Study text:
——
Internet Addiction Is Linked to Adolescent Angst

New research finds teens who spend more time online are less happy. Sleep deprivation may be part of the problem.
A teenager using a computer.

Worried that your teenager seems unhappy, and/or sleep deprived, much of the time? If your first impulse is to go online to look for help, you might want to take a step back.

The answer you seek may not be on the Internet. It may actually be the Internet.

Two large-scale studies released this week offer compelling, if not definitive, evidence that too much time spent online is harmful to adolescents’ physical and/or emotional health. Canadian researchers report the more time teens spend online, the more likely they are to get too little sleep.

And an American research team finds psychological well-being of American adolescents “suddenly declined in 2012” and continued a downward trend through 2016. During that same period, smartphone ownership increased rapidly, from 50 percent of the United States’ population to 77 percent.
——
Material provided:
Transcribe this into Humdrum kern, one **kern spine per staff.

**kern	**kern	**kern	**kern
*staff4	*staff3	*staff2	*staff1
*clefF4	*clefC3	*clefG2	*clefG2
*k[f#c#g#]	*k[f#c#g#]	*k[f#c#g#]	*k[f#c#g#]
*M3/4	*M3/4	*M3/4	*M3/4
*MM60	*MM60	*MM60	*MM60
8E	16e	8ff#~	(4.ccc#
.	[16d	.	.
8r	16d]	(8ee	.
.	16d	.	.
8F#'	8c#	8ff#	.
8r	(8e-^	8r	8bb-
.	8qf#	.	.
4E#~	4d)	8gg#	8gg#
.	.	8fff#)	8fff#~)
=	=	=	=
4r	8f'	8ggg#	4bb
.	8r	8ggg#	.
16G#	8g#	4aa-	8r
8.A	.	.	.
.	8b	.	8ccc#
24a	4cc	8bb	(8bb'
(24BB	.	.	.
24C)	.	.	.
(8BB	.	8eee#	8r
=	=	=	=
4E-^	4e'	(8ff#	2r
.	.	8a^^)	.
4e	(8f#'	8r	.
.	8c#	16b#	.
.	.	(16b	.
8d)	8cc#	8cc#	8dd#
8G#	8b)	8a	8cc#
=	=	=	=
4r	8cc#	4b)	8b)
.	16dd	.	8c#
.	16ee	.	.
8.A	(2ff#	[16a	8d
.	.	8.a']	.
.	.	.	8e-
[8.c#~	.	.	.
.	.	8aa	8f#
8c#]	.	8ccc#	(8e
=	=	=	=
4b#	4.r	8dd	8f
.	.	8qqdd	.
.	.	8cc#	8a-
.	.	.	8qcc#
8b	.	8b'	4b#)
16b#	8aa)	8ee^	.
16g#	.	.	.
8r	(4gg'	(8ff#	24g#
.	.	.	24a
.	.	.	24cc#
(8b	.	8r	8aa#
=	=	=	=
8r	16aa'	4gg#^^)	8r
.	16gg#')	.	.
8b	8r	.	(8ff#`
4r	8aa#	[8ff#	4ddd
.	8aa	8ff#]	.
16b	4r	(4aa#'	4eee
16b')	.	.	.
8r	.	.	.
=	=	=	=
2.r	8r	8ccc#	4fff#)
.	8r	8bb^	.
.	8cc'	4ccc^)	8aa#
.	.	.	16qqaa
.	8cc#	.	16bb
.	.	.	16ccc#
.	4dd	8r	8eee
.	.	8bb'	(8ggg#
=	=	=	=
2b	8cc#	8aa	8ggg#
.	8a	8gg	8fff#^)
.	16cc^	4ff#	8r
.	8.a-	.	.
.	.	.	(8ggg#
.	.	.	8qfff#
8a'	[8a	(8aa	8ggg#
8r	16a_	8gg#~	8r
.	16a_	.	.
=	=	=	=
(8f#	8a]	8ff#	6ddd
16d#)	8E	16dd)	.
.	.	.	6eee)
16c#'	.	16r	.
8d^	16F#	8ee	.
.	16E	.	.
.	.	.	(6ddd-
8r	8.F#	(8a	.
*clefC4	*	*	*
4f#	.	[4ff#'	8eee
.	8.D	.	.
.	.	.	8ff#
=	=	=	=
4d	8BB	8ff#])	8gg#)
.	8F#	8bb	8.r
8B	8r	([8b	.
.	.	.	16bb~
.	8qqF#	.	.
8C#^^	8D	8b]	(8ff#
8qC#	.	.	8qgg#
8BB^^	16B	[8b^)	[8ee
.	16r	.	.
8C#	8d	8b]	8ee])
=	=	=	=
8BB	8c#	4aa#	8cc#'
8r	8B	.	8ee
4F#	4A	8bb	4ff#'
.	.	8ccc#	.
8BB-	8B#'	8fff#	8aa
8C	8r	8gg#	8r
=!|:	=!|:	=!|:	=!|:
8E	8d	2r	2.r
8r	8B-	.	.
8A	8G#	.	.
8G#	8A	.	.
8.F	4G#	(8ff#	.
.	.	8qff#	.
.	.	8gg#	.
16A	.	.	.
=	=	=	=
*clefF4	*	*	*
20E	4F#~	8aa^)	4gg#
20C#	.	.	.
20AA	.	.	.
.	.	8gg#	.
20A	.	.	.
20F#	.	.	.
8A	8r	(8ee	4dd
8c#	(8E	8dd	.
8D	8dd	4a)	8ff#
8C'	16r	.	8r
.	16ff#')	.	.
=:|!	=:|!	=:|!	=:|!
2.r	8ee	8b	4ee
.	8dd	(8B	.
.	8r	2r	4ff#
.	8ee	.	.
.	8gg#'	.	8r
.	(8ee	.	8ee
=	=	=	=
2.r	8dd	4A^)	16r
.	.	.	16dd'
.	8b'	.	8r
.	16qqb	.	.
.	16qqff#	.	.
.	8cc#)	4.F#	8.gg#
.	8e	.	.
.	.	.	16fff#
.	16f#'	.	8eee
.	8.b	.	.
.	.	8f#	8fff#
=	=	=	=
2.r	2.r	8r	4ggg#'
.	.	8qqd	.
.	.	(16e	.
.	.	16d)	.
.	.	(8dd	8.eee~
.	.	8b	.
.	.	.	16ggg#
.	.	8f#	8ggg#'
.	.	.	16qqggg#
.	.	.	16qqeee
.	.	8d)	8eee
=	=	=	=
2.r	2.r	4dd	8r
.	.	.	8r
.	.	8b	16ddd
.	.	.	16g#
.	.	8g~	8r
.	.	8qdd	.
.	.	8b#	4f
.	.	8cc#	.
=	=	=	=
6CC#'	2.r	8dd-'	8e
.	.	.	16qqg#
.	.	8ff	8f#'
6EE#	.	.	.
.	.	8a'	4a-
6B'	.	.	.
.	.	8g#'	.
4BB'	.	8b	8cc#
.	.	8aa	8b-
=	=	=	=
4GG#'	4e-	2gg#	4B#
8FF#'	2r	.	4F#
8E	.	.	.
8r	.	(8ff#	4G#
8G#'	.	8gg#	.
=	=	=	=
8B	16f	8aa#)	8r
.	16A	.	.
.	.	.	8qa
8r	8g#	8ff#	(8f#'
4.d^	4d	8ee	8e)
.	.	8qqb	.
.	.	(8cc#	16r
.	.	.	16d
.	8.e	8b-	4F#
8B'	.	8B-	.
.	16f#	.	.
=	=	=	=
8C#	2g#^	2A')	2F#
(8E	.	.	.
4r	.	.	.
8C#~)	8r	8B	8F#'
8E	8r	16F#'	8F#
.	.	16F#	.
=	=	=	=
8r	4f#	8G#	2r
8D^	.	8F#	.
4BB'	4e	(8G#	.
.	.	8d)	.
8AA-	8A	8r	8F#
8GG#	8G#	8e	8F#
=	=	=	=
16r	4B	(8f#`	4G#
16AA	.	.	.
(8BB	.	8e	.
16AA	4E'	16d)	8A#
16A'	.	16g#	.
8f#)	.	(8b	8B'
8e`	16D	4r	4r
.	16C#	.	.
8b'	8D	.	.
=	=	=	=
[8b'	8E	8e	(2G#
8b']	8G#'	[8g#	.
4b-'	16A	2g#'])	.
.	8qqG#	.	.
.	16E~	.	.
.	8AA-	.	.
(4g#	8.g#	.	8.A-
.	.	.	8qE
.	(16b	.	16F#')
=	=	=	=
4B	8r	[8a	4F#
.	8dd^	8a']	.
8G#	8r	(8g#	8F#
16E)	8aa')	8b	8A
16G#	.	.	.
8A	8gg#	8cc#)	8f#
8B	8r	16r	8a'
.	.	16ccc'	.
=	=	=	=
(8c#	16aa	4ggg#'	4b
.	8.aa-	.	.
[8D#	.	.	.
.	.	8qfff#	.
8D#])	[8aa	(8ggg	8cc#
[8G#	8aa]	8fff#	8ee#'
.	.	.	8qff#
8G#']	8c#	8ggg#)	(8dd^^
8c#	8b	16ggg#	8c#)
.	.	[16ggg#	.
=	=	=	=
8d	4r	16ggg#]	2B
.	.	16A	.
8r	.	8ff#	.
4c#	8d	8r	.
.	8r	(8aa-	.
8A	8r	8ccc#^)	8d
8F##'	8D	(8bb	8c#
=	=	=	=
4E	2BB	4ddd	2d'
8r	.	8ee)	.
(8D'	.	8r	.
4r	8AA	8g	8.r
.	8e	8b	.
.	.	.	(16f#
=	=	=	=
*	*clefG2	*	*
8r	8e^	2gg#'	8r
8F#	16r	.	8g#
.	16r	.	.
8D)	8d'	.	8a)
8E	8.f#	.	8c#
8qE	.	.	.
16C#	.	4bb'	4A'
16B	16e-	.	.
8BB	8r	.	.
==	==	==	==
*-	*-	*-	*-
——
What is required:
In the text on internet addiction and teens, how much did smartphone ownership in the United States rise during the period it describes?

Exercise response:
It rose from 50 percent of the population to 77 percent.